Related to Engineering Branches
  • Rose Faghih , Massachusetts Institute of Technology
    Answered Wednesday, December 25, 2013 at 1:27 AM


    Dear Penelope,

    Generally, how hands-on ME is compared to EE depends on the curriculum in the particular university you are in. Though, generally, ME might be more hands-on than EE. In EE, core hands-on courses usually include a digital circuits lab and an analog circuits lab, and perhaps a requirement for everyone to take an advanced lab course from a list of topics in their senior year, and maybe an additional hands-on capstone project. EE programs usually also have at least a programming course as a requirement.

    If you study ME, you will be able to crossover and take some of the EE courses, but as you proceed to junior and senior years, this might become harder for certain courses since the courses tend to become more specialized and have more advanced prerequisites, such as some hands-on courses that require prior experience with certain lab skills. Though, as I will explain in the next paragraph, there is some overlap between these two fields, especially in the more analytical areas.
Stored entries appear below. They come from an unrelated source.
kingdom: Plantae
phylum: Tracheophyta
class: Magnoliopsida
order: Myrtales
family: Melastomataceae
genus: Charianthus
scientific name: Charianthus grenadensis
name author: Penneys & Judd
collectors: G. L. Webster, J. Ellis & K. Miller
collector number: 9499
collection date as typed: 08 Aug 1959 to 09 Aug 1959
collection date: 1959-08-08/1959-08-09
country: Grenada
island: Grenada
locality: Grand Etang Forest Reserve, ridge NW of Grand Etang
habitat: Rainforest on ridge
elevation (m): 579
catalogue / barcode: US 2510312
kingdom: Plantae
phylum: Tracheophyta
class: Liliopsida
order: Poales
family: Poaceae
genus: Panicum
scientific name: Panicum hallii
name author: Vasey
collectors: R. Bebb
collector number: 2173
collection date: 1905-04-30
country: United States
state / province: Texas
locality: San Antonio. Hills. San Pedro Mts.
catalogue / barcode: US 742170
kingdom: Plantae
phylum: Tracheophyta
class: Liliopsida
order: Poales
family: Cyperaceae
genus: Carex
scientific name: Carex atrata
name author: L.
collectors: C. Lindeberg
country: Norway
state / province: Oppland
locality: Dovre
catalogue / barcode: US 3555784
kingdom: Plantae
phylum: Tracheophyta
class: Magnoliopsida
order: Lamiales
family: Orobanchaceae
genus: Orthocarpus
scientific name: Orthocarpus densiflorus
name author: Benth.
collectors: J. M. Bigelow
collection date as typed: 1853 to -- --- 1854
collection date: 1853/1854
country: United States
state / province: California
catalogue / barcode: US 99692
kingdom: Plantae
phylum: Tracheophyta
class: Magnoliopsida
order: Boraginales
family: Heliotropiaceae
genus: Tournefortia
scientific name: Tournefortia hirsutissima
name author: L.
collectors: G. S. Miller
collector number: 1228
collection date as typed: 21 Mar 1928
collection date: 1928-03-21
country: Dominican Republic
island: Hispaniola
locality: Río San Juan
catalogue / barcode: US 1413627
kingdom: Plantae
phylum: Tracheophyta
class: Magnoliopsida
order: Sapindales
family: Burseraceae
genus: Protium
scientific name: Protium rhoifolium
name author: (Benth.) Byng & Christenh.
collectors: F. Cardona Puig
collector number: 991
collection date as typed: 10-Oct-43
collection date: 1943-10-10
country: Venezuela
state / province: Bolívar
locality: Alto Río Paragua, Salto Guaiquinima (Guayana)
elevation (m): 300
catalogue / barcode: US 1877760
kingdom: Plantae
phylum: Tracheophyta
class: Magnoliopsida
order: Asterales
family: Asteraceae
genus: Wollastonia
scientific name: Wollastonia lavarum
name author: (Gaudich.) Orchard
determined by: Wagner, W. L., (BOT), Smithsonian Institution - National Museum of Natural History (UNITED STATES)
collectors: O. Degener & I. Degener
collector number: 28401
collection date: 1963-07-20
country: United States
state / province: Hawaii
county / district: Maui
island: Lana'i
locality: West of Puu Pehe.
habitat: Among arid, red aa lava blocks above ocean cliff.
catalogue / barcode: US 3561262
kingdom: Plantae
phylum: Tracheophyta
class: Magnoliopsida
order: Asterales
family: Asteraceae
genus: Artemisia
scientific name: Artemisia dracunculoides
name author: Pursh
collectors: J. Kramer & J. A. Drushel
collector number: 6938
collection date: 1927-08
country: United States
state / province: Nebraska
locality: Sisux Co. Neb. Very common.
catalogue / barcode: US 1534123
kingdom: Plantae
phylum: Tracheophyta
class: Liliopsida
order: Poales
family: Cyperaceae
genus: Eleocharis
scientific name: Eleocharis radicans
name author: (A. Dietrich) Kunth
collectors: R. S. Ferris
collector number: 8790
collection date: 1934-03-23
    In terms of utilizing your analytical and problem solving skills, both EE and ME could be good choices for you as long as you choose your coursework properly; though, in general, the core courses in EE programs in many universities have a slightly more theoretical flavor. For instance, the areas of control theory, communication (including information theory), and signal processing, which are typically considered as core areas in EE, are some of the most analytical areas in engineering that require a solid mathematical foundation. Control theory, and even signal processing, are widely used in ME as well, and depending on the university you are in, they may be considered as core topics both in EE and ME (as well as aerospace engineering). However, both EE and ME also include topics that do not really overlap much with each other, and these topics could be theoretical, hand-on, or both. For instance, EE includes topics in electro-physics such as solid state devices, photonics, optics, electromagnetics, etc., which could be both analytical and experimental, depending on what type of advanced coursework you pick. While some of these topics are related to other engineering fields such as materials engineering and even mechanical engineering, many of their aspects/applications often tend to be considerably more specific to EE than any other engineering field.  

    Considering that you have good analytical skills, I should also add that with the advent of big data analytics, fields such as electrical engineering and computer science (CS) that build a strong mathematical foundation for students at the undergraduate level are becoming very popular, particularly among those students who find themselves more interested in engineering than in pure math or statistics. A double major in EE (or maybe ME if you like ME better) and CS (and maybe a minor in math or statistics) can build a very strong background at the undergraduate level in terms of utilizing your analytical and problem-solving skills.  

    As for your interest in robotics, energy, and environmental sustainability, both EE and ME are closely related to these areas; so, either way, you'll be able to get into these areas. The only difference would be the type of problem you will be solving in any of these areas, which would depend on whether you have an EE or an ME background.